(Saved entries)
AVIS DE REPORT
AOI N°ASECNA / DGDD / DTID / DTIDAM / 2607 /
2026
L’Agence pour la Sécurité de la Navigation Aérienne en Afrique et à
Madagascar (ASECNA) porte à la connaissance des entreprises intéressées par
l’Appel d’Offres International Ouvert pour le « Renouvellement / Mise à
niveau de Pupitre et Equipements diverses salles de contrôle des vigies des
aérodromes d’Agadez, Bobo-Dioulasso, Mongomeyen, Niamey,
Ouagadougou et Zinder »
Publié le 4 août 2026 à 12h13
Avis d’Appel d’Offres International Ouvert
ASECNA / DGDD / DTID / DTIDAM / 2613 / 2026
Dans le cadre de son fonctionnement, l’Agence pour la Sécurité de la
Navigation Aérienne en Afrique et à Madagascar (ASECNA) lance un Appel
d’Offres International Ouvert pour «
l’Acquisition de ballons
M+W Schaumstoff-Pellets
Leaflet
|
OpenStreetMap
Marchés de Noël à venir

§ Task to carry out: In your answer, print every entry exactly as it appears.

§ Output below:
AVIS DE REPORT
AOI N°ASECNA / DGDD / DTID / DTIDAM / 2607 /
2026
L’Agence pour la Sécurité de la Navigation Aérienne en Afrique et à
Madagascar (ASECNA) porte à la connaissance des entreprises intéressées par
l’Appel d’Offres International Ouvert pour le « Renouvellement / Mise à
niveau de Pupitre et Equipements diverses salles de contrôle des vigies des
aérodromes d’Agadez, Bobo-Dioulasso, Mongomeyen, Niamey,
Ouagadougou et Zinder »
Publié le 4 août 2026 à 12h13
Avis d’Appel d’Offres International Ouvert
ASECNA / DGDD / DTID / DTIDAM / 2613 / 2026
Dans le cadre de son fonctionnement, l’Agence pour la Sécurité de la
Navigation Aérienne en Afrique et à Madagascar (ASECNA) lance un Appel
d’Offres International Ouvert pour «
l’Acquisition de ballons
M+W Schaumstoff-Pellets
Leaflet
|
OpenStreetMap
Marchés de Noël à venir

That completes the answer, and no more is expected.